## What you are asked to do
Would you write the data out once more, exactly as it is?

(Recorded data)
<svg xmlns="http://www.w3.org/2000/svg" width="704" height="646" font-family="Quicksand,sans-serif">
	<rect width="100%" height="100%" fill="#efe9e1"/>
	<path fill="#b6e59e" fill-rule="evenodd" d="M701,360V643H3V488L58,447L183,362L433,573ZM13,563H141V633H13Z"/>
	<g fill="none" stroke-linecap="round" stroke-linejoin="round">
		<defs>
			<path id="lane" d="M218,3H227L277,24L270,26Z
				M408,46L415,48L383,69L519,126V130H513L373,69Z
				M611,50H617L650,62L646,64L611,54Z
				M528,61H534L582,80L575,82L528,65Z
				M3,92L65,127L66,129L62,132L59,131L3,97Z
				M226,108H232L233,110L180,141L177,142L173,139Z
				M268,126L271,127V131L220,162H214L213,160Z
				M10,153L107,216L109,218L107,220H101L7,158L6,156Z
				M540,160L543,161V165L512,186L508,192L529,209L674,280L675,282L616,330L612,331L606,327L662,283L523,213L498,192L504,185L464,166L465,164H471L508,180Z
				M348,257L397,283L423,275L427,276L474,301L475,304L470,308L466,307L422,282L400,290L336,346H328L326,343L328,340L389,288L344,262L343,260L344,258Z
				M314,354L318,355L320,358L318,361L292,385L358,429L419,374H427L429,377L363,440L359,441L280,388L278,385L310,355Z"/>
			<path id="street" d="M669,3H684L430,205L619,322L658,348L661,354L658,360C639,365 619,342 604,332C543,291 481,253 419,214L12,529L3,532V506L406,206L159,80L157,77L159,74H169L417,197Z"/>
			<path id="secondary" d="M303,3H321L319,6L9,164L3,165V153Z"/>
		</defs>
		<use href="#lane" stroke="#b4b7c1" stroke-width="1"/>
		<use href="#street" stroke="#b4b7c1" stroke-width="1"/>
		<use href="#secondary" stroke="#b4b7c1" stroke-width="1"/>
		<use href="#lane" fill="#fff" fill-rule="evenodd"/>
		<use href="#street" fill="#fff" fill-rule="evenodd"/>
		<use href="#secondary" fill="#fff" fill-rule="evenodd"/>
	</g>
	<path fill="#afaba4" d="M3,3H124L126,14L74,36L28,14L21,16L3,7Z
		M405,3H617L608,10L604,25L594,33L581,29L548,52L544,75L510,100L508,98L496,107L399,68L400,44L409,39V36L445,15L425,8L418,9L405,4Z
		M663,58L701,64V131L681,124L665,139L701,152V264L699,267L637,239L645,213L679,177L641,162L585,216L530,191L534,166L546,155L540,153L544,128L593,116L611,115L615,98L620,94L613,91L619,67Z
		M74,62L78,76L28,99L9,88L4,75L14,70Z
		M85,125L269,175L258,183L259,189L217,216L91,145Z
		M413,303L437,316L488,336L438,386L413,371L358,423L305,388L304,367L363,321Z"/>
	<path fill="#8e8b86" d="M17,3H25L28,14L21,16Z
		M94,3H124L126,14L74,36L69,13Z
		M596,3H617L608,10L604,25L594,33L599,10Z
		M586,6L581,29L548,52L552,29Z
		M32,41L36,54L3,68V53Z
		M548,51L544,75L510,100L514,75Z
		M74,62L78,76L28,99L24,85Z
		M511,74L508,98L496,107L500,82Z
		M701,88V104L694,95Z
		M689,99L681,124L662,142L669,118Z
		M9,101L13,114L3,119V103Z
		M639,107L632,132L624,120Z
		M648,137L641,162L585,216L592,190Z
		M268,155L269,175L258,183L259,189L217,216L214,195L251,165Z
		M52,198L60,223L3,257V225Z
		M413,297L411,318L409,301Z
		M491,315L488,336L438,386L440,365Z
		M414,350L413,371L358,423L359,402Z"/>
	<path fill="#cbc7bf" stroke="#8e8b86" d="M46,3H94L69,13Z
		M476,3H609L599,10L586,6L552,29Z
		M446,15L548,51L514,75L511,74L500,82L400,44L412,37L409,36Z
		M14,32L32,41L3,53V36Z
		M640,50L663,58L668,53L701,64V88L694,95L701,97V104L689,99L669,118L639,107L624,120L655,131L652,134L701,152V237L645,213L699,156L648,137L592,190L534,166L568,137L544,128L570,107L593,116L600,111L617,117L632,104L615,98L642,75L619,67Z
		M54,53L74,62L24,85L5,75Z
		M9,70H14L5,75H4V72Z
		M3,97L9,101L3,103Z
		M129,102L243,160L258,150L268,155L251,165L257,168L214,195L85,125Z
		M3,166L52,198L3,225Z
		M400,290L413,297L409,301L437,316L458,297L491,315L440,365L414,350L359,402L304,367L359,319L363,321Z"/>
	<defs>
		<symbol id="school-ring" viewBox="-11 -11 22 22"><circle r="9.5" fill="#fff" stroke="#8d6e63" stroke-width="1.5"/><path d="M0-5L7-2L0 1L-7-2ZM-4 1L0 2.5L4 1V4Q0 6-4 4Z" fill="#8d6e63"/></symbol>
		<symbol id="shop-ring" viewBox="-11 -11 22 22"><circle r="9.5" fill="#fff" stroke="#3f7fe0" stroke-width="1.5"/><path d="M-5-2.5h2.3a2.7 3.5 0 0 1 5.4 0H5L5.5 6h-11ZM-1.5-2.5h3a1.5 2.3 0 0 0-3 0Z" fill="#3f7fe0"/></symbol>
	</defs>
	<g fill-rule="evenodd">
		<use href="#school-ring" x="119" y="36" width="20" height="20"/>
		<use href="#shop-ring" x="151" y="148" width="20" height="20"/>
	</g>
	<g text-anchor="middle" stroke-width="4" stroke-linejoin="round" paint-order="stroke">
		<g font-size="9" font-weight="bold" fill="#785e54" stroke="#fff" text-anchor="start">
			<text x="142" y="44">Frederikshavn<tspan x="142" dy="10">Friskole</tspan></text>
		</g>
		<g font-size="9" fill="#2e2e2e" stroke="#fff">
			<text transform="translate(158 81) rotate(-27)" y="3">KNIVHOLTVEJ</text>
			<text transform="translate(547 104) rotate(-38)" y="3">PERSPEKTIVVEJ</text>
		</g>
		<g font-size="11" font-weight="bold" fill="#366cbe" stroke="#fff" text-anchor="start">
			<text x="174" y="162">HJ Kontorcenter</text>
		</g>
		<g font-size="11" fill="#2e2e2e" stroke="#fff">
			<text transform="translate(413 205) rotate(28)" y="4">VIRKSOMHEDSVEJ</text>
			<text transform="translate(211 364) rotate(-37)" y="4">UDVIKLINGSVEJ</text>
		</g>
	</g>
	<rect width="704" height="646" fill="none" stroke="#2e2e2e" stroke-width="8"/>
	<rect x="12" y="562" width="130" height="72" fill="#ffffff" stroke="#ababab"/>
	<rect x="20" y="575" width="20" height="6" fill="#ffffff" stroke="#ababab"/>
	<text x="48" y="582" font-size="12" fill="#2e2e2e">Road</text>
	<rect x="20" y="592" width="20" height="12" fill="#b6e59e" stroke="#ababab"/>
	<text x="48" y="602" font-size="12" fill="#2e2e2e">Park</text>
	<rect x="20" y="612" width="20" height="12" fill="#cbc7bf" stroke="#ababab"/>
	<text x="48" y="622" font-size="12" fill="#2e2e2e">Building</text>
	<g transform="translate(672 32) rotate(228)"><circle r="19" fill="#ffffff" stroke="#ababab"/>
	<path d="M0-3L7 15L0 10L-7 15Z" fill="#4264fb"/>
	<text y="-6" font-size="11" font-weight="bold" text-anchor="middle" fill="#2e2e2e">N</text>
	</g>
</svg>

## Solution for this problem
<svg xmlns="http://www.w3.org/2000/svg" width="704" height="646" font-family="Quicksand,sans-serif">
	<rect width="100%" height="100%" fill="#efe9e1"/>
	<path fill="#b6e59e" fill-rule="evenodd" d="M701,360V643H3V488L58,447L183,362L433,573ZM13,563H141V633H13Z"/>
	<g fill="none" stroke-linecap="round" stroke-linejoin="round">
		<defs>
			<path id="lane" d="M218,3H227L277,24L270,26Z
				M408,46L415,48L383,69L519,126V130H513L373,69Z
				M611,50H617L650,62L646,64L611,54Z
				M528,61H534L582,80L575,82L528,65Z
				M3,92L65,127L66,129L62,132L59,131L3,97Z
				M226,108H232L233,110L180,141L177,142L173,139Z
				M268,126L271,127V131L220,162H214L213,160Z
				M10,153L107,216L109,218L107,220H101L7,158L6,156Z
				M540,160L543,161V165L512,186L508,192L529,209L674,280L675,282L616,330L612,331L606,327L662,283L523,213L498,192L504,185L464,166L465,164H471L508,180Z
				M348,257L397,283L423,275L427,276L474,301L475,304L470,308L466,307L422,282L400,290L336,346H328L326,343L328,340L389,288L344,262L343,260L344,258Z
				M314,354L318,355L320,358L318,361L292,385L358,429L419,374H427L429,377L363,440L359,441L280,388L278,385L310,355Z"/>
			<path id="street" d="M669,3H684L430,205L619,322L658,348L661,354L658,360C639,365 619,342 604,332C543,291 481,253 419,214L12,529L3,532V506L406,206L159,80L157,77L159,74H169L417,197Z"/>
			<path id="secondary" d="M303,3H321L319,6L9,164L3,165V153Z"/>
		</defs>
		<use href="#lane" stroke="#b4b7c1" stroke-width="1"/>
		<use href="#street" stroke="#b4b7c1" stroke-width="1"/>
		<use href="#secondary" stroke="#b4b7c1" stroke-width="1"/>
		<use href="#lane" fill="#fff" fill-rule="evenodd"/>
		<use href="#street" fill="#fff" fill-rule="evenodd"/>
		<use href="#secondary" fill="#fff" fill-rule="evenodd"/>
	</g>
	<path fill="#afaba4" d="M3,3H124L126,14L74,36L28,14L21,16L3,7Z
		M405,3H617L608,10L604,25L594,33L581,29L548,52L544,75L510,100L508,98L496,107L399,68L400,44L409,39V36L445,15L425,8L418,9L405,4Z
		M663,58L701,64V131L681,124L665,139L701,152V264L699,267L637,239L645,213L679,177L641,162L585,216L530,191L534,166L546,155L540,153L544,128L593,116L611,115L615,98L620,94L613,91L619,67Z
		M74,62L78,76L28,99L9,88L4,75L14,70Z
		M85,125L269,175L258,183L259,189L217,216L91,145Z
		M413,303L437,316L488,336L438,386L413,371L358,423L305,388L304,367L363,321Z"/>
	<path fill="#8e8b86" d="M17,3H25L28,14L21,16Z
		M94,3H124L126,14L74,36L69,13Z
		M596,3H617L608,10L604,25L594,33L599,10Z
		M586,6L581,29L548,52L552,29Z
		M32,41L36,54L3,68V53Z
		M548,51L544,75L510,100L514,75Z
		M74,62L78,76L28,99L24,85Z
		M511,74L508,98L496,107L500,82Z
		M701,88V104L694,95Z
		M689,99L681,124L662,142L669,118Z
		M9,101L13,114L3,119V103Z
		M639,107L632,132L624,120Z
		M648,137L641,162L585,216L592,190Z
		M268,155L269,175L258,183L259,189L217,216L214,195L251,165Z
		M52,198L60,223L3,257V225Z
		M413,297L411,318L409,301Z
		M491,315L488,336L438,386L440,365Z
		M414,350L413,371L358,423L359,402Z"/>
	<path fill="#cbc7bf" stroke="#8e8b86" d="M46,3H94L69,13Z
		M476,3H609L599,10L586,6L552,29Z
		M446,15L548,51L514,75L511,74L500,82L400,44L412,37L409,36Z
		M14,32L32,41L3,53V36Z
		M640,50L663,58L668,53L701,64V88L694,95L701,97V104L689,99L669,118L639,107L624,120L655,131L652,134L701,152V237L645,213L699,156L648,137L592,190L534,166L568,137L544,128L570,107L593,116L600,111L617,117L632,104L615,98L642,75L619,67Z
		M54,53L74,62L24,85L5,75Z
		M9,70H14L5,75H4V72Z
		M3,97L9,101L3,103Z
		M129,102L243,160L258,150L268,155L251,165L257,168L214,195L85,125Z
		M3,166L52,198L3,225Z
		M400,290L413,297L409,301L437,316L458,297L491,315L440,365L414,350L359,402L304,367L359,319L363,321Z"/>
	<defs>
		<symbol id="school-ring" viewBox="-11 -11 22 22"><circle r="9.5" fill="#fff" stroke="#8d6e63" stroke-width="1.5"/><path d="M0-5L7-2L0 1L-7-2ZM-4 1L0 2.5L4 1V4Q0 6-4 4Z" fill="#8d6e63"/></symbol>
		<symbol id="shop-ring" viewBox="-11 -11 22 22"><circle r="9.5" fill="#fff" stroke="#3f7fe0" stroke-width="1.5"/><path d="M-5-2.5h2.3a2.7 3.5 0 0 1 5.4 0H5L5.5 6h-11ZM-1.5-2.5h3a1.5 2.3 0 0 0-3 0Z" fill="#3f7fe0"/></symbol>
	</defs>
	<g fill-rule="evenodd">
		<use href="#school-ring" x="119" y="36" width="20" height="20"/>
		<use href="#shop-ring" x="151" y="148" width="20" height="20"/>
	</g>
	<g text-anchor="middle" stroke-width="4" stroke-linejoin="round" paint-order="stroke">
		<g font-size="9" font-weight="bold" fill="#785e54" stroke="#fff" text-anchor="start">
			<text x="142" y="44">Frederikshavn<tspan x="142" dy="10">Friskole</tspan></text>
		</g>
		<g font-size="9" fill="#2e2e2e" stroke="#fff">
			<text transform="translate(158 81) rotate(-27)" y="3">KNIVHOLTVEJ</text>
			<text transform="translate(547 104) rotate(-38)" y="3">PERSPEKTIVVEJ</text>
		</g>
		<g font-size="11" font-weight="bold" fill="#366cbe" stroke="#fff" text-anchor="start">
			<text x="174" y="162">HJ Kontorcenter</text>
		</g>
		<g font-size="11" fill="#2e2e2e" stroke="#fff">
			<text transform="translate(413 205) rotate(28)" y="4">VIRKSOMHEDSVEJ</text>
			<text transform="translate(211 364) rotate(-37)" y="4">UDVIKLINGSVEJ</text>
		</g>
	</g>
	<rect width="704" height="646" fill="none" stroke="#2e2e2e" stroke-width="8"/>
	<rect x="12" y="562" width="130" height="72" fill="#ffffff" stroke="#ababab"/>
	<rect x="20" y="575" width="20" height="6" fill="#ffffff" stroke="#ababab"/>
	<text x="48" y="582" font-size="12" fill="#2e2e2e">Road</text>
	<rect x="20" y="592" width="20" height="12" fill="#b6e59e" stroke="#ababab"/>
	<text x="48" y="602" font-size="12" fill="#2e2e2e">Park</text>
	<rect x="20" y="612" width="20" height="12" fill="#cbc7bf" stroke="#ababab"/>
	<text x="48" y="622" font-size="12" fill="#2e2e2e">Building</text>
	<g transform="translate(672 32) rotate(228)"><circle r="19" fill="#ffffff" stroke="#ababab"/>
	<path d="M0-3L7 15L0 10L-7 15Z" fill="#4264fb"/>
	<text y="-6" font-size="11" font-weight="bold" text-anchor="middle" fill="#2e2e2e">N</text>
	</g>
</svg>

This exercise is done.